Siria: Francia, Usa e Gb per accordo. Ma la Russia frena
MondoIl segretario di Stato Usa Kerry vede il presidente francese Hollande e il ministro degli Esteri inglese Hague: "Occorre una tabella di marcia precisa per mettere sotto controllo le armi". Immediato il 'niet' di Mosca
Ad appena 48 ore dall'accordo russo-americano, Mosca e le potenze occidentali - Stati Uniti, Gran Bretagna e Francia - tornano a mostrare profondi segni di divisione sulla Siria.

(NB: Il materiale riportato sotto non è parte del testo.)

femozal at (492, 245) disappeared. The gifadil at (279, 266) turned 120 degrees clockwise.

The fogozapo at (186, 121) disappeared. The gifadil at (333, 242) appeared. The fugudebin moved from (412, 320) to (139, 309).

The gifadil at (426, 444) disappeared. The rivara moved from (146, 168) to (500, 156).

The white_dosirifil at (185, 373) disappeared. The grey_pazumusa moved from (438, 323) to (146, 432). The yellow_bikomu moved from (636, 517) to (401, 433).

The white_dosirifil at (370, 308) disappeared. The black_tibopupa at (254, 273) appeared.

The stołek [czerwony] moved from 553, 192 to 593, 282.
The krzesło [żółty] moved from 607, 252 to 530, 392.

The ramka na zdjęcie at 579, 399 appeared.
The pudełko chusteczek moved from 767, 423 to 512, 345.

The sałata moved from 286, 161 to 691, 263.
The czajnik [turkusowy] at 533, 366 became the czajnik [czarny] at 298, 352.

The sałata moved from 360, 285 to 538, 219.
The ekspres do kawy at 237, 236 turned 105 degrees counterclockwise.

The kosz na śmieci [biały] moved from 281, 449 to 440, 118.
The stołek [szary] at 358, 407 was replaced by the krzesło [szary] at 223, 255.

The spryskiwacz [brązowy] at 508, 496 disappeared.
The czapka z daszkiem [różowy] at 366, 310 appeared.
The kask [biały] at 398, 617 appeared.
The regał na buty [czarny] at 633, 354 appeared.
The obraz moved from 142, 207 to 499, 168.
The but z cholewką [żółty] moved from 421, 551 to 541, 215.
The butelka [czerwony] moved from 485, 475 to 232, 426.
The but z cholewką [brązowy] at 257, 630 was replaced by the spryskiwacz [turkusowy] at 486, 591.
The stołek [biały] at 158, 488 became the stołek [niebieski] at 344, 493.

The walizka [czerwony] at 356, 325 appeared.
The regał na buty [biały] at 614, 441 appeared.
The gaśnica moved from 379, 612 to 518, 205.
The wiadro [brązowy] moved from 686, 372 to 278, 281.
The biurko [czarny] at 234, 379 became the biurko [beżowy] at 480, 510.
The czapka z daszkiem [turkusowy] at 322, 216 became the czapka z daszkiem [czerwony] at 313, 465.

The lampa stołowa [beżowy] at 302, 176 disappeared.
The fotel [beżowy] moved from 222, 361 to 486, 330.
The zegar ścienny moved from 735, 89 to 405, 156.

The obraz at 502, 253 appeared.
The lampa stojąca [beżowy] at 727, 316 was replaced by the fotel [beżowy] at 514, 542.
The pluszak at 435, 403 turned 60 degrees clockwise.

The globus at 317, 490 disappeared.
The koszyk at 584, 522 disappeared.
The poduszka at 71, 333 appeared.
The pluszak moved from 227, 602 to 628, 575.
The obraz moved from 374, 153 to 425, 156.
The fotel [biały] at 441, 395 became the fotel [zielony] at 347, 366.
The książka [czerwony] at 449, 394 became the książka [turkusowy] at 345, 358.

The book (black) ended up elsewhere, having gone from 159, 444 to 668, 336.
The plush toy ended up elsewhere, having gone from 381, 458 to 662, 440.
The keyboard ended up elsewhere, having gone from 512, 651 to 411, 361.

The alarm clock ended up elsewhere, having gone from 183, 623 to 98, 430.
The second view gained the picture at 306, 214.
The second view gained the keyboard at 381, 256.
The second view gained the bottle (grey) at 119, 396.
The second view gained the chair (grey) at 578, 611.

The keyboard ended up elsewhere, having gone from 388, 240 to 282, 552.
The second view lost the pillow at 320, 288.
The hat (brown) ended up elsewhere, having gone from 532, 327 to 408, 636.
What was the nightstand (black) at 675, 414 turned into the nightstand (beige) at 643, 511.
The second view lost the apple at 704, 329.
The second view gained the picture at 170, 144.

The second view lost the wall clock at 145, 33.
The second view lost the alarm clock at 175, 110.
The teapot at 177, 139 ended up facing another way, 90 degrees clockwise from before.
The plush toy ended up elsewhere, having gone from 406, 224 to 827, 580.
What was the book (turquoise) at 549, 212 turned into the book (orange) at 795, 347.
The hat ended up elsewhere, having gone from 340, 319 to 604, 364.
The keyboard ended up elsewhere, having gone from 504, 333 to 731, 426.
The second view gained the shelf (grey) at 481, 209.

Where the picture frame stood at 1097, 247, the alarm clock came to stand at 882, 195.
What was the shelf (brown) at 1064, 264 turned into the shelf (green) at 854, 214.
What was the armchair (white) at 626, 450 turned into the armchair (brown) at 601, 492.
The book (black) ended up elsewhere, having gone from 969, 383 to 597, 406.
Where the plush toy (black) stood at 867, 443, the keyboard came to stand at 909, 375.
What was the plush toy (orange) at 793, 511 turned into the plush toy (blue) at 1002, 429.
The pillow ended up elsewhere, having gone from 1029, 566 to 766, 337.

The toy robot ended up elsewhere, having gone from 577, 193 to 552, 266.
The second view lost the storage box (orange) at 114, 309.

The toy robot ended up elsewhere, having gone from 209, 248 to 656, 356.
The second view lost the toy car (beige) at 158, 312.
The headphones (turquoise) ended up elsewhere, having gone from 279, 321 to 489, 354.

Riuniti a Parigi nella mattinata di lunedì 16 settembre, il presidente francese Francois Hollande e i capi delle diplomazie americana e britannica, John Kerry e William Hague, hanno definito "essenziale" l'approvazione di una "risoluzione forte e vincolante" all'Onu, che preveda, in base al capitolo 7 della Carta Onu, un eventuale ricorso alla forza nel caso in cui il regime di Bashar al Assad non rispetti i suoi impegni sulle armi chimiche. "Se verrà meno ai suoi doveri, ci saranno delle conseguenze (....) Se la diplomazia dovesse fallire, l'opzione militare e' sempre sul tavolo", ha detto il segretario di Stato americano.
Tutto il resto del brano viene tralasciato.